### [Goal of the exercise]
Look through the material below and report every line that includes "comment".
<<<<
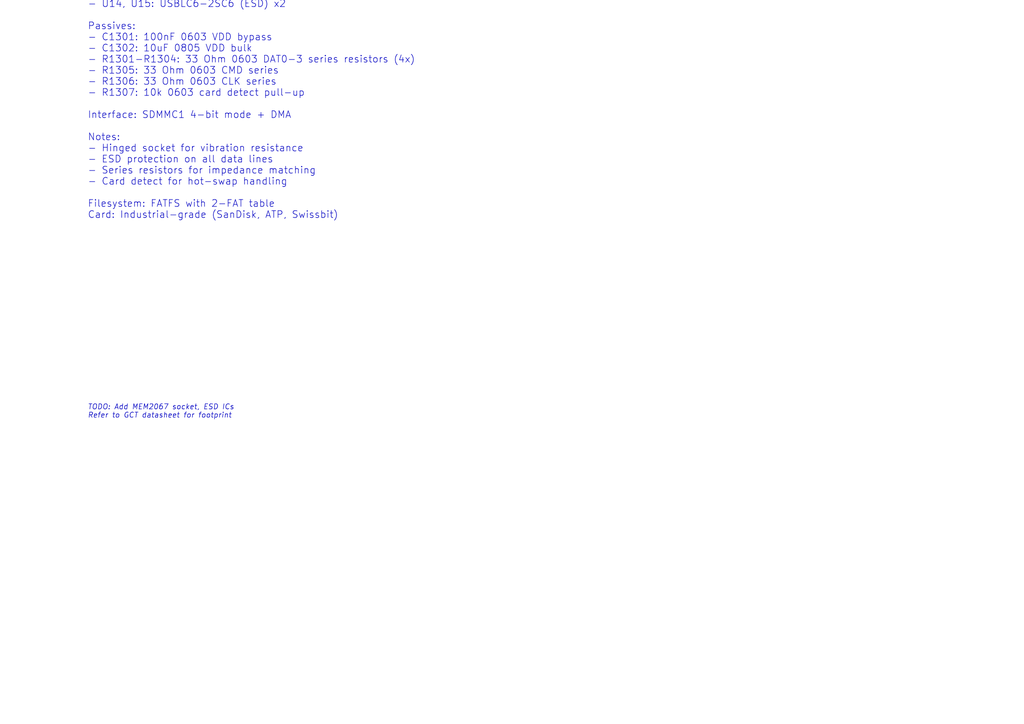
<source format=kicad_sch>
(kicad_sch
	(version 20231120)
	(generator "eeschema")
	(generator_version "8.0")
	(uuid "sec13-0001-0002-0003-000000000001")
	(paper "A4")
	(title_block
		(title "Section 13: microSD")
		(date "2026-01-28")
		(rev "0.1")
		(company "IMSAFE Project")
		(comment 1 "microSD Socket with ESD Protection")
		(comment 2 "SDMMC 4-bit mode")
	)

	(lib_symbols)

	(text "microSD Section\n\nMain Components:\n- J3: MEM2067-02-180-00-A (hinged socket, vibration resistant)\n- U14, U15: USBLC6-2SC6 (ESD) x2\n\nPassives:\n- C1301: 100nF 0603 VDD bypass\n- C1302: 10uF 0805 VDD bulk\n- R1301-R1304: 33 Ohm 0603 DAT0-3 series resistors (4x)\n- R1305: 33 Ohm 0603 CMD series\n- R1306: 33 Ohm 0603 CLK series\n- R1307: 10k 0603 card detect pull-up\n\nInterface: SDMMC1 4-bit mode + DMA\n\nNotes:\n- Hinged socket for vibration resistance\n- ESD protection on all data lines\n- Series resistors for impedance matching\n- Card detect for hot-swap handling\n\nFilesystem: FATFS with 2-FAT table\nCard: Industrial-grade (SanDisk, ATP, Swissbit)"
		(exclude_from_sim no)
		(at 25.4 25.4 0)
		(effects
			(font
				(size 2 2)
			)
			(justify left)
		)
		(uuid "sec13-text-001")
	)

	(text "TODO: Add MEM2067 socket, ESD ICs\nRefer to GCT datasheet for footprint"
		(exclude_from_sim no)
		(at 25.4 119.38 0)
		(effects
			(font
				(size 1.5 1.5)
				(italic yes)
			)
			(justify left)
		)
		(uuid "sec13-todo-001")
	)
)

</source>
>>>>
### [Solution for this task]
		(comment 1 "microSD Socket with ESD Protection")
		(comment 2 "SDMMC 4-bit mode")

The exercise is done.